Among Maravi, men governed the spiritual realm of death and the ancestors through Nyau, while women controlled life and regeneration. The Nyau Society performed both wooden and ephemeral masks during initiations, funerals, and at certain other important events. Nyau performances allowed the worlds of the living and the dead to interact during several days of festivities. Rules governed when each mask appeared, and the movements and songs it performed. All of these rules and the making and storage of the masks were strictly secret.
Masks of old men, ancestors, and spirits represent ideal qualities, such as wisdom, and themes relating to sickness, death, and the ancestral realm. In contrast, undesirable behaviors are caricatured through representations of outsiders. These strangers include British authorities, Muslim slavers and traders, white women (called Dona), Ngoni invaders, and characters who epitomize foreign values, such as Elvis Presley and Charlie Chaplin, who represents American Peace Corps volunteers. Such Christian characters as Simoni (Simon), Maliya (Maria or Virgin Mary), and the Devil contrast Christian values with the ancestral spirituality of Nyau. The nature of spirit is, however, ambiguous, and what is negative in one context can be positive in another. All of these masks are included in this exhibition.
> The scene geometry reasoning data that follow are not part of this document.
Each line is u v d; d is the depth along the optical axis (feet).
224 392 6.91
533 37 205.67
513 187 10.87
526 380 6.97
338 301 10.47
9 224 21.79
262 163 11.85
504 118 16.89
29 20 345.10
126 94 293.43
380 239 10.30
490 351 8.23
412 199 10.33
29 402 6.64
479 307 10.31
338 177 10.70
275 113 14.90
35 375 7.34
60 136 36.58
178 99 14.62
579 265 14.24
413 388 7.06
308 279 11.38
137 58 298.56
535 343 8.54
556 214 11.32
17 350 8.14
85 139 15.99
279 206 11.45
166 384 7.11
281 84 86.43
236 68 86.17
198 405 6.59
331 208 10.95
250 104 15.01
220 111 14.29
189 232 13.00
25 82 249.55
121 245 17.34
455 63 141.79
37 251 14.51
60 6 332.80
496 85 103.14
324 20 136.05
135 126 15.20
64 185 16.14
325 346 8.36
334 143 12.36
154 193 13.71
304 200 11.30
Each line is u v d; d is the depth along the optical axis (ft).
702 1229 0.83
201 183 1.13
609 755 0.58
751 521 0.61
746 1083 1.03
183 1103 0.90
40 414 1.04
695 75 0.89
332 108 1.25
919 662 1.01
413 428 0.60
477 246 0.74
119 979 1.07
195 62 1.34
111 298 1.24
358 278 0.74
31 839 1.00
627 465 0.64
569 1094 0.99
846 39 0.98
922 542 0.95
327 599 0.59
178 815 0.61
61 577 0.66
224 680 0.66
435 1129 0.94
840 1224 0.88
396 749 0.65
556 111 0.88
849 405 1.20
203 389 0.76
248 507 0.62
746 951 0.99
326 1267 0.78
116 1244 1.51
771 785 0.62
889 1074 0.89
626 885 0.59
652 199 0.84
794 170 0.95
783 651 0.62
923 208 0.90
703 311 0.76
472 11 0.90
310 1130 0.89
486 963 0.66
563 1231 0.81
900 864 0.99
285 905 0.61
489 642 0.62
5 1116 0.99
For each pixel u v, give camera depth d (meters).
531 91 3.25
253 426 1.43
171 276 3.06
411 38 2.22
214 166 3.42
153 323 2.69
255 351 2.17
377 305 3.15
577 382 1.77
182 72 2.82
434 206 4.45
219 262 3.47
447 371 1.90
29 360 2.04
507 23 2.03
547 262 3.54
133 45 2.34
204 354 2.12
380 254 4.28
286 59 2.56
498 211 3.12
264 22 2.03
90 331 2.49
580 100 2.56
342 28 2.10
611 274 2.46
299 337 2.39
Few Nyau masks exist in collections. Several factors account for their rarity. Nyau was so secret that it escaped the attention of early explorers and collectors. Later, the British colonial authorities banned Nyau because they mistakenly believed it underpinned chiefly power. The treasured wooden masks were rarely soldŃthey were costly to commission and earned their owners high rental fees. Their colored surfaces, periodically anointed with paint, often over several generations, and their numerous additions also unsettle Western stereotypes about African art.
Consequently, little has been written about Nyau masks, although they reveal fascinating similarities with the masks of the Makonde and Chokwe peoples, and with the Luba, from whom the Chewa trace their origins.